- Objectives
1. List the potential feature enhancements that the Lightning Network article names.
2. In the Lightning Network article, rewrite the part that opens with the words containing "Lightning Network: The" and closes with "the Lightning Network.", replacing "crypto conferences" with "blockchain events".
3. Pick up the Lightning Network article after its final sentence and keep writing.

- Article
## BEGIN
Lightning Network: The good, the bad and the most talked-about thing in Bitcoin right now

If you’ve attended any crypto conferences this year, you have probably noticed how many segments are being devoted to something called the Lightning Network.

The Lightning Network is a potentially significant upgrade to the Bitcoin technology stack that could help scale transaction capacity and improve the utility of the Bitcoin network. In fact, it has already sparked a new wave of Bitcoin application development. Potential feature enhancements include:

• Instant transactions
• Micropayments becoming viable
• Makes it easier for developers to use and build on Bitcoin
• More functions for programming payments

Lightning is still in the early live testing phase and we will be monitoring progress closely. It is not a fix-all solution for Bitcoin’s limitations to scale as a payments service but it provides enough improvement that new types of Bitcoin applications are now viable.

The Lightning Network is not a separate chain, but a protocol built on top of Bitcoin — a so-called “second-layer” solution. It still uses Bitcoin but is designed to enable additional utility without compromising the security and decentralization of the base layer.
## END
- Information supplied
## BEGIN
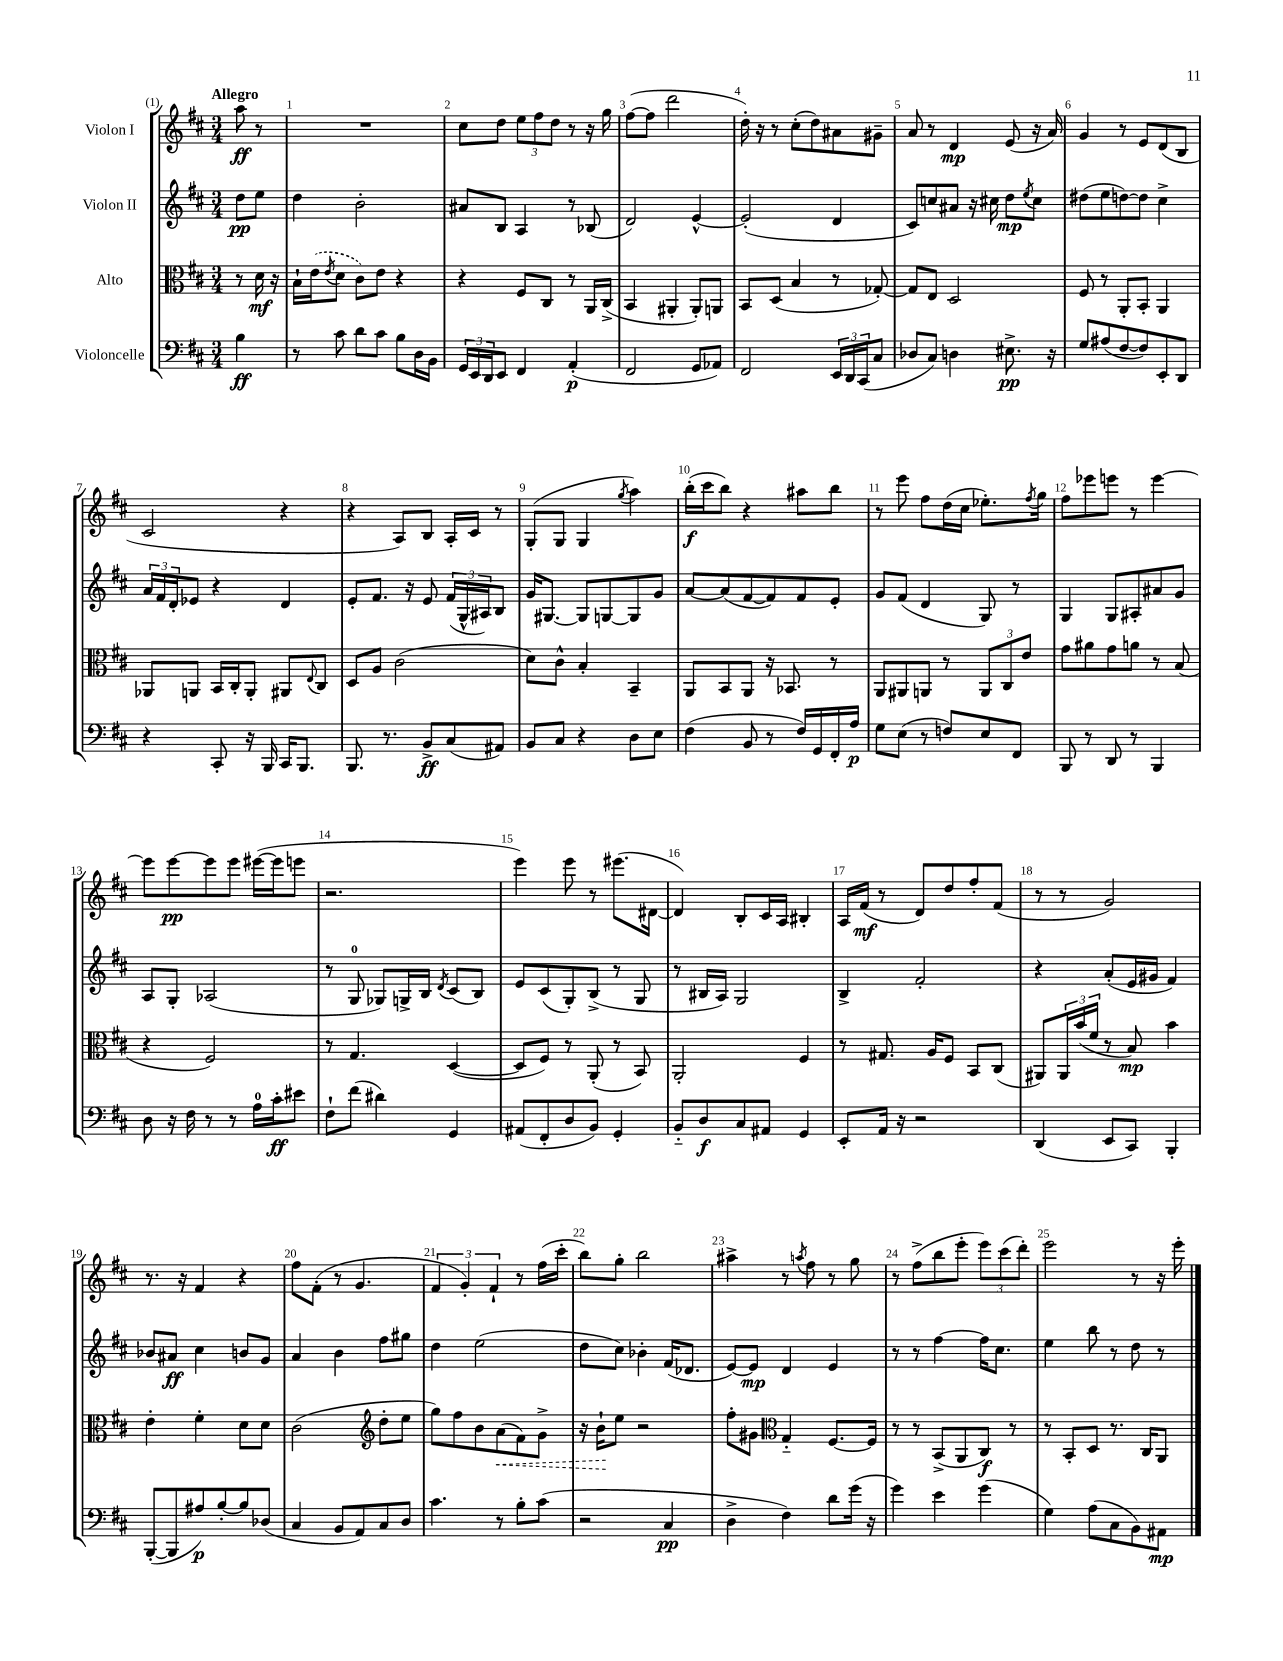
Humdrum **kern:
## END
- Answers for this exercise
1.
- Instant transactions
- Micropayments becoming viable
- Makes it easier for developers to use and build on Bitcoin
- More functions for programming payments

2.
Lightning Network: The good, the bad and the most talked-about thing in Bitcoin right now

If you’ve attended any blockchain events this year, you have probably noticed how many segments are being devoted to something called the Lightning Network.

3.
How does the Lightning Network… work?

In order to increase network capacity and save on fees, there has always been the idea of “off-chain” transactions — if there are two parties frequently transacting with each other, they could find a way to trade between each other and just settle the net amount with a final on-chain transaction. In fact, in his original version of Bitcoin, Satoshi created transaction fields called “Sequence” and “Locktime”, which were intended to enable such activities but proved to be too insecure in practice.

There have been prior attempts to improve on this and, if you are interested, you can read this paper for a full history on payment channels.

Joseph Poon and Thaddeus Dryja published their whitepaper on the Lightning Network on January 14, 2016, and later that year it was developed into the BOLT (Basis of Lightning Technology) specifications, which standardized further development.

The core concept of Lightning is: Wouldn’t it be nice if two parties who do not trust each other could make payments back and forth between themselves? But instead of making every single transaction on-chain, incurring the cost of time delays and fees, what if they could just settle the net amount after a certain point in time?

Transactions on a Lightning channel

Lightning makes use of Bitcoin’s limited smart contracting language to delay settlement of payments. Lightning is not a separate network, but a system of contracts that have a claim on real Bitcoin reserves.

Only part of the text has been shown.